Published May 15, 2020Bands, like friendships, become increasingly more difficult to maintain the further along in life one gets. Navigating priorities while managing a stressful career or the (seemingly involved) process of producing and caring for a tiny human have certainly been cited as the nail in the coffin of multiple music groups, but bands break up for even smaller conflicts all the time. Still, the longer I spend in communities of musicians, it seems that the people who appear to do this effortlessly are those who have been a part of the music community the longest.
With that in mind, forming a new band composed of several middle-aged women all in completely different places in their lives (that mostly aren't music-related) seems unlikely. These concerns are initially shared by the cast of Band Ladies, indie streaming service HighBallTV's newest comedy series, which premiered on Wednesday. As the members of a romance novel book club are pushed towards forming a punk band as an outlet for their shared frustration and rage, the series sheds some light on the stories we're used to being told about women over the age of 35.
The cast and crew behind Band Ladies represents a force of Canadian talent. Co-creators and writers Kate Fenton and Dana Puddicombe also star as two of the aforementioned band women. Between the two are successful careers in comedy, improv and acting that include Baroness Von Sketch, The Handmaid's Tale and Second City. In spite of the characters they have written lacking plausibility for all actually being friends, the cast maintains a strong dynamic that you can sense had come together based on appreciation of each other's talents as performers and entertainers.
The impossibility of their friendship definitely adds to show's humour, as each of the six ten-minute-episodes plays with how much they want to reveal about the women beyond their current state of dissatisfaction, showing the audience just enough to empathize with (most) of the characters. From a housewife and mother to a bartender at a local music venue to a high-profile lawyer who lives in a penthouse condo, the group's diverse range in lifestyles and socio-economic statuses seems like an effort to create an inclusive cast of characters for women to relate to. However, as some of the characters are afforded more development and their motivations are shown to be more defined than others, this range works against some of the cast and weakens the effect of the band's intended emotional necessity.

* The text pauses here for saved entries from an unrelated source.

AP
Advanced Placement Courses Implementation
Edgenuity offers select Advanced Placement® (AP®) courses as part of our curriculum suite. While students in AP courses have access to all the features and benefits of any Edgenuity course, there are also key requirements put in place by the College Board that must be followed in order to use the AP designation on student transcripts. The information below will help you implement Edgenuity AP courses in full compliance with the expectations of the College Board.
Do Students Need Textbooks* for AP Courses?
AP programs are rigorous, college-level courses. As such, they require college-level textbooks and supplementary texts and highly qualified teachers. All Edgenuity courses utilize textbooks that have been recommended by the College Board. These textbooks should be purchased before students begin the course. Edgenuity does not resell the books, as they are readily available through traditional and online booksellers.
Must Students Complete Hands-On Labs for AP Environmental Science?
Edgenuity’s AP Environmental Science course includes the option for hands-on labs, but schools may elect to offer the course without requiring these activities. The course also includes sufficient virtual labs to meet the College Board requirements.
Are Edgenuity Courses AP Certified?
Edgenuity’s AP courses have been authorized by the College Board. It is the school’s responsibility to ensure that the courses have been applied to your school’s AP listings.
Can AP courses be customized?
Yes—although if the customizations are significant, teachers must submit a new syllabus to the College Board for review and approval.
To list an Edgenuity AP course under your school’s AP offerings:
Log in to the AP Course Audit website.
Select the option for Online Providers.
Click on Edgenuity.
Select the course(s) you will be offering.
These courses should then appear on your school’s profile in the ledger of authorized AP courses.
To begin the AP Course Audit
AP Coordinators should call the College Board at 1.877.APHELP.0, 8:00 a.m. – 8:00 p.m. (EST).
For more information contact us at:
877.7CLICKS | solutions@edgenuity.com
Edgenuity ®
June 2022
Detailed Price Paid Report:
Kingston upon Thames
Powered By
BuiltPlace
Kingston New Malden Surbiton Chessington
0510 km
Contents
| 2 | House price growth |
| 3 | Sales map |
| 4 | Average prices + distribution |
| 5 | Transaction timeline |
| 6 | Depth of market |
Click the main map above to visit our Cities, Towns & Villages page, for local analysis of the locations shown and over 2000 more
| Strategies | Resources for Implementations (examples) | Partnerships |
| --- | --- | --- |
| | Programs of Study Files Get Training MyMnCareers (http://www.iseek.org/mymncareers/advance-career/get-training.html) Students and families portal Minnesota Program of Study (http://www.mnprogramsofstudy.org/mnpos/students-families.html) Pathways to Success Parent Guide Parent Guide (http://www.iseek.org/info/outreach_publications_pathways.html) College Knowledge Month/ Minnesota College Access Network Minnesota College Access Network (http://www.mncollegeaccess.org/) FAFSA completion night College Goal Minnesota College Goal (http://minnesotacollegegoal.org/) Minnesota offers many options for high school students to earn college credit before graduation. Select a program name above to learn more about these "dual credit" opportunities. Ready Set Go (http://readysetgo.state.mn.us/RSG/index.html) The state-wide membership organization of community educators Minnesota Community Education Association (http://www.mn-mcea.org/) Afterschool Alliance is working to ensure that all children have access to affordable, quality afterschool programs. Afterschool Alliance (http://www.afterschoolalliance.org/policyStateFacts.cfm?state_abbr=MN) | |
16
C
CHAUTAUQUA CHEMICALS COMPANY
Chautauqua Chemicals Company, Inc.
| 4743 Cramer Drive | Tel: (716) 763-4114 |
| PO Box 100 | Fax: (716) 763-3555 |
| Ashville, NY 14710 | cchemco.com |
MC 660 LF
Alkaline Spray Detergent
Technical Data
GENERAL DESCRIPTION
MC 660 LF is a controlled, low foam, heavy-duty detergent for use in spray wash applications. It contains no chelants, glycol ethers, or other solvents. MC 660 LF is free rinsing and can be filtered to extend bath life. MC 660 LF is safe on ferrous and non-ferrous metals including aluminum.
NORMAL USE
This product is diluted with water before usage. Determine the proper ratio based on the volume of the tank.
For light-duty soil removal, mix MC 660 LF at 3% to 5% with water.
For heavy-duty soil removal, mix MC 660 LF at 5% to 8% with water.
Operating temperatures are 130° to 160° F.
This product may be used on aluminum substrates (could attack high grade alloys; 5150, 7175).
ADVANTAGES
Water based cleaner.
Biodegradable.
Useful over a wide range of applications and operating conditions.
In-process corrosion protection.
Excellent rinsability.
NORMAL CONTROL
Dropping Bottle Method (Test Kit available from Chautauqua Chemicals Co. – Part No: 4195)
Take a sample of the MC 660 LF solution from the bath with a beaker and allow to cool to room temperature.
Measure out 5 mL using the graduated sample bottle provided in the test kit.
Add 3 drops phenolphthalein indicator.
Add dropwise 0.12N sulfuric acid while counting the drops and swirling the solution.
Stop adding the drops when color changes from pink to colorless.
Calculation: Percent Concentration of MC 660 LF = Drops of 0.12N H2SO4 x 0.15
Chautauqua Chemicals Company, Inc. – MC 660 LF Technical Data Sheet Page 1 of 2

This is added to by some logistical issues that are a combination of me splitting hairs as someone who has struggled to put — and keep — bands together, and perhaps just the writers' own lack of involvement in underground music. A windowless basement rehearsal space being handed over by a real estate agent in a suit and five people held together by no real common thread finding the time to meet for practice on a regular basis are two of the more notable quibbles. Band Ladies also features some fairly catchy songs, but I couldn't help but wonder why a show about a group of women forming a punk band for the first time couldn't have reached out to one of Canada's hundreds of women-fronted bands or songwriters for composition, instead crediting the writing to co-creator and producer Molly Flood's (former?) bandmate Christian Hansen.
One night, the group of friends is suddenly driven out of the bar booth after having many-too-many, and, compelled by a lacklustre open music night, the band first play together in a very drunken expression of genuine punk-angst. But as the premise is resolved in such a short amount of time, the band struggle to materialize as a real project in the mind of the viewer and leaves the performances as feeling more of a fantasy happening in the characters' minds. This feels unfair to characters you have grown to quickly care about, as you're left wanting more for them.
Fast, short and kind of awkward, like a true punk song, Band Ladies is still a pleasure to watch. It offers a refreshing confrontation onto who we often support in making music, and a reminder that everyone can benefit from punk music's greatest strengths — being stupid, having fun and yelling about the real things that are bothering you.